= William Desborough Cooley =

Irish geographer (c. 1795–1883)

William Desborough Cooley (c. 1795 – 1883) was an Irish geographer. Discoveries by European explorers gradually showed that a number of his theories about Central Africa, though strongly held, were incorrect. In other controversies his position is now considered to have had some justification. His major contributions are now seen as relating to source criticism of historical records, the understanding of West Africa, and as a perceptive historian of globalisation.

==Life==
Cooley was born in Dublin, the son of William Cooley, a barrister, and grandson of Thomas Cooley the architect. He studied at Trinity College Dublin from 1811 to 1816. He was elected a fellow of the Royal Geographical Society (RGS) of London in 1830, being made an honorary free member in 1864. On the publication of Jean Baptiste Douville's Voyage au Congo in 1832, Cooley wrote an article in the Foreign Quarterly Review, which was instrumental in exposing the fraud practised by Douville.

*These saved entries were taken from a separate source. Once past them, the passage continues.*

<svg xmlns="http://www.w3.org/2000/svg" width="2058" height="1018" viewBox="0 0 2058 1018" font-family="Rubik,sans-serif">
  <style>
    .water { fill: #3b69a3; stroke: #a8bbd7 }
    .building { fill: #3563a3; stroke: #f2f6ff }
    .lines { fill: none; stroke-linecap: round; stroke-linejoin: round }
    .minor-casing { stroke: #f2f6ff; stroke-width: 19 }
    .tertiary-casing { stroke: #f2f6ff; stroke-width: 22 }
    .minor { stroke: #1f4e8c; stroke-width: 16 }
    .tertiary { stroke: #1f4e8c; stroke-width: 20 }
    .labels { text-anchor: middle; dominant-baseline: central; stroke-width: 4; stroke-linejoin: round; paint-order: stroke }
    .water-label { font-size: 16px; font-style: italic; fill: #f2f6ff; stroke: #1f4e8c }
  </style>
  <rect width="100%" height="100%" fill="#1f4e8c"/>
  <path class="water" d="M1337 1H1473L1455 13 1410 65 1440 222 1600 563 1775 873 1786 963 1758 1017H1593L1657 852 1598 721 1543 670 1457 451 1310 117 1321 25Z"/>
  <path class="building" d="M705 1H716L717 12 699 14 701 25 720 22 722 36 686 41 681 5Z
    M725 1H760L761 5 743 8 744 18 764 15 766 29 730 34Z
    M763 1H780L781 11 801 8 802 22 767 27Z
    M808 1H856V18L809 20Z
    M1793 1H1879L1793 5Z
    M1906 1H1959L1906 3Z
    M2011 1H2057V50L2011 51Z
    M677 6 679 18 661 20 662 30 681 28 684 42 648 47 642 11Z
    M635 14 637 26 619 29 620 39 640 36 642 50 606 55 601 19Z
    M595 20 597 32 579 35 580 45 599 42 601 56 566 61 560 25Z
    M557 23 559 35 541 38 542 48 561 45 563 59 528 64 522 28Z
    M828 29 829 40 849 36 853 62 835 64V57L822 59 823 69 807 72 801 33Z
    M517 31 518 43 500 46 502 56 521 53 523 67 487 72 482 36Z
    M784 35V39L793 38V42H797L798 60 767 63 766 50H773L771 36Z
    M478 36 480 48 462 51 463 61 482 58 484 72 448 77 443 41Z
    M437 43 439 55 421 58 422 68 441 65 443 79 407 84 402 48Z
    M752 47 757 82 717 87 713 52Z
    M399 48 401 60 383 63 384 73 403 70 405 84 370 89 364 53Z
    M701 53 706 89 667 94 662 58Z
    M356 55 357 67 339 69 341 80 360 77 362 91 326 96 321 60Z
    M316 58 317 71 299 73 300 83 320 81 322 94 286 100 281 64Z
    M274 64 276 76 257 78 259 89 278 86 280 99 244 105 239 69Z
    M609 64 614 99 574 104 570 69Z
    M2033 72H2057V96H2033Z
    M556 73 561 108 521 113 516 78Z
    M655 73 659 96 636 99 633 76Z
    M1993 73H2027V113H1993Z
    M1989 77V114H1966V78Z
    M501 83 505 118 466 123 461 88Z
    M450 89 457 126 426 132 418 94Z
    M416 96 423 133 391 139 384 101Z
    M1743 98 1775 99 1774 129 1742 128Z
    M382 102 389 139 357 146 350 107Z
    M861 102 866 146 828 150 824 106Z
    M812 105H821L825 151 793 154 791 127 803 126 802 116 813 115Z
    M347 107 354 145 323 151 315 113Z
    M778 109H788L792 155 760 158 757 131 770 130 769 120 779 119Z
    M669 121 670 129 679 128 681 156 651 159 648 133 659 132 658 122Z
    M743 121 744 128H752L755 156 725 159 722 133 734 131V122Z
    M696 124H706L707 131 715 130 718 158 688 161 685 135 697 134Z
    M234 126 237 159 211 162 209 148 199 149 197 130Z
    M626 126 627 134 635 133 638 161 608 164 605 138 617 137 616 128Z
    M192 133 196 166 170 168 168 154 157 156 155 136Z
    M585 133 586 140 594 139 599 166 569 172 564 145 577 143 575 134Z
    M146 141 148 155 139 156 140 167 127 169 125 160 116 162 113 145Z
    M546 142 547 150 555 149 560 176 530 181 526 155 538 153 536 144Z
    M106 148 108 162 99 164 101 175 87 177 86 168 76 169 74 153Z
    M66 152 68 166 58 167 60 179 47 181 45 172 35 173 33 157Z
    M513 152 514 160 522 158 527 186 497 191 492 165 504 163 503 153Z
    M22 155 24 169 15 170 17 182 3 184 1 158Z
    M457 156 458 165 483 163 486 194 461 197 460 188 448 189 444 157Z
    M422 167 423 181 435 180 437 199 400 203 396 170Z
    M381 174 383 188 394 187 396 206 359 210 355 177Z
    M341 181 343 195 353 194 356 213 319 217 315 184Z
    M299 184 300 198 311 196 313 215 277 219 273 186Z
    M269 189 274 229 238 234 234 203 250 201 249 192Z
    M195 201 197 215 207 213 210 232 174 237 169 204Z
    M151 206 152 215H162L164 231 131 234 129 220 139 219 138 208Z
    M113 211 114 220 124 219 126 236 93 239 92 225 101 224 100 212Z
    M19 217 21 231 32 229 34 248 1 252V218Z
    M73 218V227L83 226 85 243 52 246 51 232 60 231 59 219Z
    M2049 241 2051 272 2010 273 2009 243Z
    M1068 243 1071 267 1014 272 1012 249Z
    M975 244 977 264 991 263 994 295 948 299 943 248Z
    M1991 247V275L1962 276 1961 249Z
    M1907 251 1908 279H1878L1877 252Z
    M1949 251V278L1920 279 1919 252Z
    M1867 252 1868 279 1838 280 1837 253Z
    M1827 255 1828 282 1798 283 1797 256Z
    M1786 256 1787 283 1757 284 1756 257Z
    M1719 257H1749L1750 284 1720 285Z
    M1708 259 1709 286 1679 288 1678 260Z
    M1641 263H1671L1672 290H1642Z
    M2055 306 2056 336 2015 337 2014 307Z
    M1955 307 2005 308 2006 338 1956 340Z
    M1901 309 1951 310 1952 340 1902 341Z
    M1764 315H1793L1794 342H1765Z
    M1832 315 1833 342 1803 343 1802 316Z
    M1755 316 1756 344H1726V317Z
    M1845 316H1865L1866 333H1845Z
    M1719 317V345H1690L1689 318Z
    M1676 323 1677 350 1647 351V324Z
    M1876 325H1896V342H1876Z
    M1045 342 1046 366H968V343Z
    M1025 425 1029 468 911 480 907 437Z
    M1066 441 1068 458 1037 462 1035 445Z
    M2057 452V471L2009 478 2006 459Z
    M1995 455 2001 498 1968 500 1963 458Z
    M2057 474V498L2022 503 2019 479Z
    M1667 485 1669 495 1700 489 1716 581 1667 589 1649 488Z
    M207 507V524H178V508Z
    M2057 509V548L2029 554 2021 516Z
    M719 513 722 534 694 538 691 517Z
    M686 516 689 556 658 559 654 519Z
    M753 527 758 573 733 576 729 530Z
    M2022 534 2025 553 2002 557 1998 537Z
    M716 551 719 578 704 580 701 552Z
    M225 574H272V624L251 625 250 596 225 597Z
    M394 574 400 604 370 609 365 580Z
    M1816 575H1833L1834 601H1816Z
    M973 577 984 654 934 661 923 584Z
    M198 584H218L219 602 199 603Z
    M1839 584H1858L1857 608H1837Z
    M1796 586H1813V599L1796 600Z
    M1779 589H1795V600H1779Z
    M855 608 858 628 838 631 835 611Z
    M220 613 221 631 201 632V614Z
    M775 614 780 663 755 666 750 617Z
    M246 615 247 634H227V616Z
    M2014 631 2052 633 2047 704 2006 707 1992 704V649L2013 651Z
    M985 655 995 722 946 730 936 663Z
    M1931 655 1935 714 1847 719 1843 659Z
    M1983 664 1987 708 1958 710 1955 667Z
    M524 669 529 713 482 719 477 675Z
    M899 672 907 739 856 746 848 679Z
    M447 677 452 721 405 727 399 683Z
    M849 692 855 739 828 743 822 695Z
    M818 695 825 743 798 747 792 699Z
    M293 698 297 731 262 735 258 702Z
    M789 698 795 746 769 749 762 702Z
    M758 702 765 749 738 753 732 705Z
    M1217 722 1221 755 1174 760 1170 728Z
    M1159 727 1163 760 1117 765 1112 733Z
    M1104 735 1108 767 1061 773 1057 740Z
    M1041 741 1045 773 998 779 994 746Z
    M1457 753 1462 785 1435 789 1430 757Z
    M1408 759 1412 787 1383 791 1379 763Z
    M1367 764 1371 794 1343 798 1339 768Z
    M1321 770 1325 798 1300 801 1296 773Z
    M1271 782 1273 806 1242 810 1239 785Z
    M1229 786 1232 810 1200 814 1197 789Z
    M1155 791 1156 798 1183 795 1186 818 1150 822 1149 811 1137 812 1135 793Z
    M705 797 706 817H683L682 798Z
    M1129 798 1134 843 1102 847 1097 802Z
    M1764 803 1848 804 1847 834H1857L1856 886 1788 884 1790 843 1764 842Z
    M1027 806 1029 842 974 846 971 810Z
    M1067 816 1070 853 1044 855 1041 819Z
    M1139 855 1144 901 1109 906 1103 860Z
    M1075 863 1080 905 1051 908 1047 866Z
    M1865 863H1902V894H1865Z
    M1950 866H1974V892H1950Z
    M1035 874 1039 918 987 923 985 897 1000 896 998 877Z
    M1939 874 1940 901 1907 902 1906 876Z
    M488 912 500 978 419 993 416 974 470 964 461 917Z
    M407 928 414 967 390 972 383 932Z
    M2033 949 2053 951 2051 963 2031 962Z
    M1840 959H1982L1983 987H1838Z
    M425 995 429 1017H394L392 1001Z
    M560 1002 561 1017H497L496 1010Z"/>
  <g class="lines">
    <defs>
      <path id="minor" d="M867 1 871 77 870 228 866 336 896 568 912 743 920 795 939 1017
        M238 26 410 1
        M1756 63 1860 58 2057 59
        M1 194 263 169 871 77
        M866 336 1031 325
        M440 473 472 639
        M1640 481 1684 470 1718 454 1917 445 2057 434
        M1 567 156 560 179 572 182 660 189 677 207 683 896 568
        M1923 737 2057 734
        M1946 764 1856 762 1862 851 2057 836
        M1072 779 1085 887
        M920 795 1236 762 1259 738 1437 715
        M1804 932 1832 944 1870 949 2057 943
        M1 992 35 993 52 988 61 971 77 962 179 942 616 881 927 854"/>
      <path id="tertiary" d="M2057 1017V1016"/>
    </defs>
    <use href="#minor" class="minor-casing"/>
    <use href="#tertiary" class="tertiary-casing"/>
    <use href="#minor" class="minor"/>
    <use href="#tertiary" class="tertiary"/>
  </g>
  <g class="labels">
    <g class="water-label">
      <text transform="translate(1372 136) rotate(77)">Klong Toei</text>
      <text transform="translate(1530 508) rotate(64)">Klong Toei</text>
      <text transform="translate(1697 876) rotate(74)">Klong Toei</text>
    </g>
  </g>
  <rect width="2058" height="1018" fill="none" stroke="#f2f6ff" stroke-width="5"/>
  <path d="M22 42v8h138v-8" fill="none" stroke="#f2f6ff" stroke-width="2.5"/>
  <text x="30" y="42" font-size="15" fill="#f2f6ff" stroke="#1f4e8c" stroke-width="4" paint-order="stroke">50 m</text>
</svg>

After the Douville incident, Cooley became an influential figure for a time in the RGS. He proposed, working with William Fitzwilliam Owen, a naval expedition to East Africa. One set off under Captain James Alexander, but on calling at the Cape of Good Hope became involved in the Sixth Xhosa War, was diverted to South-west Africa, and proved financially burdensome for the RGS. Cooley's concrete plans for exploration never came to fruition. He also quarrelled with Alexander Maconochie, secretary of the RGS, and undermined his position there. His main achievement in the learned world was the foundation in 1846 of the Hakluyt Society.

Cooley held and defended strong views on the geography of Central Africa. He rejected the existence of snow-covered mountains there, even after Karl Klaus von der Decken and Richard Thornton's return from Mount Kilimanjaro in 1863. In 1864 he was still insisting that Lake Nyassa and Lake Tanganyika formed a single body of water.

A speaker of Kiswahili, which he had learned in London from a Zanzibari, Cooley was for many years supported almost solely by the civil list pension granted to him in 1859. He died on 1 March 1883.

==Works==
Cooley wrote, for Lardner's Cabinet Cyclopædia, The History of Maritime and Inland Discovery, 3 vols. 1830–1. This book, a contribution to the history of globalisation, is now considered innovative and influential. It was the first work to have covered seriously the topic of communication between the different parts of the globe, and to have treated "exploration" as a historical process. It was translated into French, Dutch and Italian.

In 1852 Cooley published Inner Africa laid open, an attempt to trace the major lines of communication across the continent south of the Equator. In this work, relying based on Portuguese and African sources, he maintained that there existed just one great lake in Central Africa, and that the snowy mountains reported by Johann Ludwig Krapf and Johannes Rebmann were myths.

Cooley contributed to the Journal of the Royal Geographical Society, and wrote a series of controversial articles on African subjects to the Athenæum. With some treatises on geometry, he also published:

- The Negroland of the Arabs examined and explained; or, an Inquiry into the early History and Geography of Central Africa, London 1841. This work drew on Cooley's friendship with Pascual de Gayangos y Arce, in finding Arabic sources.
- An edition of Pierre Henri Larcher's Notes on Herodotus, 2 vols. 1844.
- The World surveyed in the XIX Century; or Recent Narratives of Scientific and Exploratory Expeditions translated, and, where necessary, abridged, 2 vols. London 1845–8.
- Sir Francis Drake, his Voyage, 1595, by Thomas Maynarde, edited from the original manuscripts for the Hakluyt Society, 1849.
- Claudius Ptolemy and the Nile; or an inquiry into that geographer's real merits and speculative errors, his knowledge of Eastern Africa, and the authenticity of the Mountains of the Moon, London 1854.
- Dr. Livingstone's Reise vom Fluss Liambey nach Loanda in 1853–4 kritisch und kommentarisch beleuchtet, 1855.
- The Memoir on the Lake Regions of East Africa reviewed, London 1864. In reply to Richard Francis Burton's letter in the Athenæum, No. 1899, which contradicted his theories, Cooley cast doubt on Burton's use of reports from Africans.
- Dr. Livingstone and the Royal Geographical Society, London 1874.
- Physical Geography, or the Terraqueous Globe and its Phenomena, London 1876.